**TASK TO COMPLETE:**
Rewrite the extracted text of every row, replacing each occurrence of "cookies" with "traceurs" and leaving all other text unchanged. Omit the pictures from the output.

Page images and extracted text
####

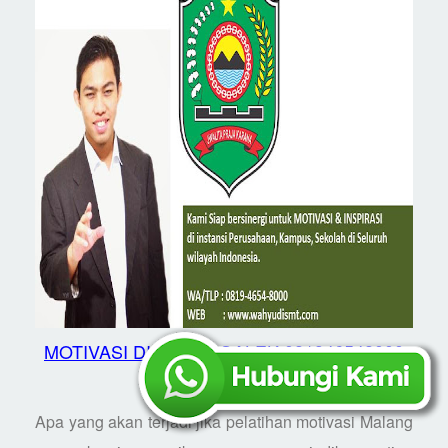
MOTIVASI DI TRENGGALEK 081946548000
Apa yang akan terjadi jika pelatihan motivasi Malang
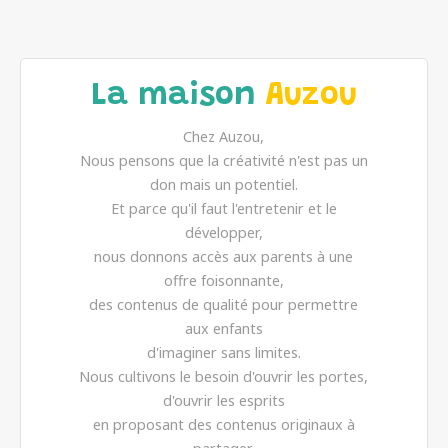
La maison
Auzou
Chez Auzou,
Nous pensons que la créativité n'est pas un
don mais un potentiel.
Et parce qu'il faut l'entretenir et le
développer,
nous donnons accès aux parents à une
offre foisonnante,
des contenus de qualité pour permettre
aux enfants
d'imaginer sans limites.
Nous cultivons le besoin d'ouvrir les portes,
d'ouvrir les esprits
en proposant des contenus originaux à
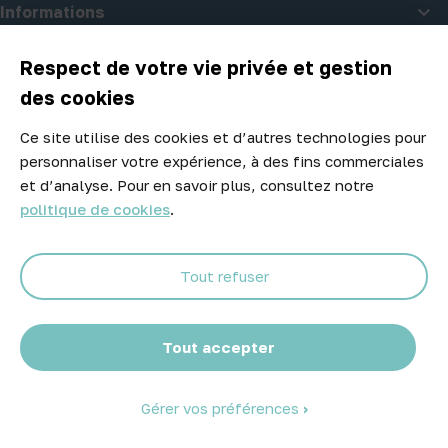

Informations

A propos d'Atelier Piscine
Respect de votre vie privée et gestion
des cookies
Ce site utilise des cookies et d’autres technologies pour
Newsletter
personnaliser votre expérience, à des fins commerciales
Ne manquez aucune opportunité ! Restez informé de nos meilleurs
et d’analyse. Pour en savoir plus, consultez notre
prix et nouveaux arrivages.
politique de cookies
.
Tout refuser
Abonnez-vous
Tout accepter
Gérer vos préférences
© 2026 Atelier Piscine - Tous droits réservés
Mentions légales
|
Conditions générales de vente
|
Politique de
confidentialité
|
Politique des cookies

####

**SOLUTION FOR THIS EXERCISE:**
MOTIVASI DI TRENGGALEK 081946548000
Apa yang akan terjadi jika pelatihan motivasi Malang
La maison
Auzou
Chez Auzou,
Nous pensons que la créativité n'est pas un
don mais un potentiel.
Et parce qu'il faut l'entretenir et le
développer,
nous donnons accès aux parents à une
offre foisonnante,
des contenus de qualité pour permettre
aux enfants
d'imaginer sans limites.
Nous cultivons le besoin d'ouvrir les portes,
d'ouvrir les esprits
en proposant des contenus originaux à

Informations

A propos d'Atelier Piscine
Respect de votre vie privée et gestion
des traceurs
Ce site utilise des traceurs et d’autres technologies pour
Newsletter
personnaliser votre expérience, à des fins commerciales
Ne manquez aucune opportunité ! Restez informé de nos meilleurs
et d’analyse. Pour en savoir plus, consultez notre
prix et nouveaux arrivages.
politique de traceurs
.
Tout refuser
Abonnez-vous
Tout accepter
Gérer vos préférences
© 2026 Atelier Piscine - Tous droits réservés
Mentions légales
|
Conditions générales de vente
|
Politique de
confidentialité
|
Politique des traceurs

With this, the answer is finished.